Estos días venía de casa contemplando como la primavera, por fin, esplende a cada paso mientras nosotros, o al menos algunos de nosotros, seguimos en el trajín de las idas y venidas del ajetreo diario. Mientras los colores y tonalidades del verde renovado me gritaba desde los árboles y la hierba nueva, las amapolas y todo tipo de flores se empeñaban en hacerse ver en ese océano.
Realmente necesito tener un tiempo para sumergirme en todo eso, aunque sólo sean unos instantes ocasionales a lo largo de la estación para poder agradecer que la vida vence y que no estamos condenados al perpetuo invierno o al permanente verano. Un tiempo para apreciar las pequeñas cosas que hacen que la riada de malas noticias no acaben instalándome en la tristeza. Poder ver lo que la creación despliega a mi alrededor me recuerda que estoy llamado a transcenderme, que hay un pálpito del creador en cada espiga, en cada pétalo y en cada rama que alberga vida. Incluso cuando el verano llega y el sol arranca destellos dorados del pastizal de lo que poco antes fue fresco y verde, hay una música inaudible que canta al autor de todas las cosas para quien quiera oírla.
Hay días en uno pierde la fe en el ser humano, si es que eso es posible, porque implica perder la fe en uno mismo tácitamente. Esos días en que discutimos qué hacer con los inmigrantes que se enfrentan a la muerte en alta mar, en que permanecemos mudos ante masacres repetidas de cristianos a lo largo de Asia y África, en que discutimos si es un gran progreso permitir que los padres opinen si su hija debe abortar, pero no si abortar es realmente el asesinato de un inocente a manos de quienes deberían protegerlo. Días en que nos escandalizamos farisaicamente por los dineros de aquellos a quienes envidiamos indisimuladamente, en que consideramos vicio lo que en nuestro caso reconocemos como virtud.
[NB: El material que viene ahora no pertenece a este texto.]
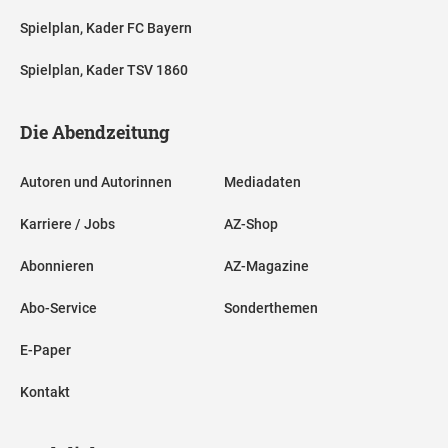
Spielplan, Kader FC Bayern
Spielplan, Kader TSV 1860
Die Abendzeitung
Autoren und Autorinnen
Mediadaten
Karriere / Jobs
AZ-Shop
Abonnieren
AZ-Magazine
Abo-Service
Sonderthemen
E-Paper
Kontakt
Días en que la habitual algarabía entre los guardianes de las codicias sórdidas y los portavoces de las ideas estúpidas ponen una pesada losa sobre mí.
Y es en esos momentos en que se hace necesario ese tiempo para apreciar lo que está cerca, lo que realmente importa y los pequeños detalles con los que Dios nos convoca a la esperanza. Ayer un niño de primera comunión que había ayudado a misa iba a llegar tarde sus tareas y se exponía a una regañina de su madre, le di las gracias por su ayuda y le manifesté mi pesar porque le supusiera un problema en casa, al momento volvió a decirme con una sonrisa, "no te preocupes, no sólo no me ha reñido sino que se ha reído". Bendita inocencia la del detalle de preocuparse de mi preocupación. Destellos de sol entre los nubarrones de la actualidad.
En un reciente campamento de verano, mientras descansaba del trajín e intentaba reponerme de las agujetas, leía una frase de San Agustín que ahora me viene a la mente. Sobre todo porque tengo la impresión de esta sociedad cada vez se define más por las cosas que desprecia, gente que disfruta más del sufrimiento del que considera su enemigo, que del propio triunfo. En medio de esos odios, el pensamiento de San Agustín es casi revolucionario, venía a decir en resumen, "eres lo que amas"... No me quitó las agujetas, pero les dio sentido.
Somos lo que amamos, ¿lo vamos teniendo claro? ¿Agujetas hasta en el espíritu? Genial, si tienen sentido.
Por cierto, la naturaleza está gritando que resucitó no deberíamos perdérnoslo.